The only step that I think could be simplified would to be able to plot objects in their internal SI units and then do unit conversion on the axes. This would trade the task of converting multiple plotted objects for one axis conversion. I could not figure out how to do this in base plot without disrupting the axis formatting, but it looks possible in gg_plot with the scales package.

xhdong-umd commented 7 years ago

Based on my limited understanding now, my ggplot2 plots are based on data frame instead of object. If I change the unit before plotting, I changed the values in data frame, then I need to associate the changed value with the current unit somewhere. If I cannot use a telemetry object in plotting, maybe I need to keep the unit label in another place, which make me feel uncomfortable. Maybe it's still possible to use an object that is data.frame with some attribute slots in ggplot2, I'll look at it.

With scales it should be possible to just change the axes label without changing the value, but I also have the need of changing units in other places, like the time range summary from the time subsetting page. If I changed the internal value before, I need to get the unit label somewhere. If I used scales without changing internal value, I need to convert the value again with a different function.

I don't think the units usage is ideal for my needs either. All I really want is actually some approach to associate the value with a unit label, then some general methods can be used in plots and summaries. This can be done in object with attributes. I can also add a column of unit label in data frame, but that will have too much redundancy.

I'm not working on units problem right now. I will update here once I put more thoughts and experiments in it.

xhdong-umd commented 7 years ago

After reviewing units package and our needs in the app, I decided to just use existing methods. Turned out the scales for ggplot is easy to work with. I just pick the best unit, then feed the function to ggplot then I have the axes in correct label without need of changing internal values.

by_best_unit <- function(data, dimension, thresh = 1, concise = FALSE) {
  test <- ctmm:::unit(data, dimension, thresh = thresh, concise = concise)
  # scale to be used by `scales` package, which is reversed.
  return(list(value = data / test$scale, unit = test$name, scale = 1 / test$scale))
}

format_best_unit <- function(test_value, dimension) {
  best_unit <- by_best_unit(test_value, dimension, concise = TRUE)
  unit_format(unit = best_unit$unit, scale = best_unit$scale, digits = 2)
}

Then I used similar method on the data summary table and got the result I want.

I think Justin wanted to have a switch to turn the unit conversion on and off. So you want a checkbox in all plots, data summary tables, anywhere with unit conversion?

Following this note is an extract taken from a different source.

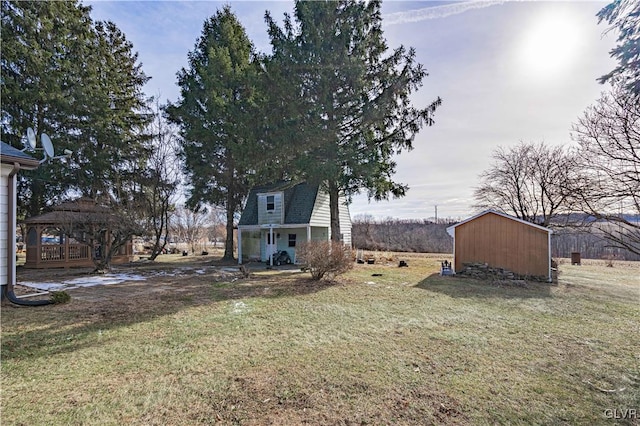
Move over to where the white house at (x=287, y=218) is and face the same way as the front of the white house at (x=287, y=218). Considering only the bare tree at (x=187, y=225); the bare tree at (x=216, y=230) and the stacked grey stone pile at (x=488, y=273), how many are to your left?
1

One thing to notice is that the raw value for time could be quite big, for example the time range years will be represented in seconds.

chfleming commented 7 years ago

In the plots it is not important to have the option for raw units. I would not implement that feature.

In the model and home-range summaries/reports this option becomes important. Raw units makes it easier for people working with many individuals (possibly of different species) to make comparisons.

xhdong-umd commented 7 years ago

I implemented units conversion for distance, time in plots and all summaries. Added switch for seconds/normalized units in the data summary table. Will add similar switches in summaries/reports when needed.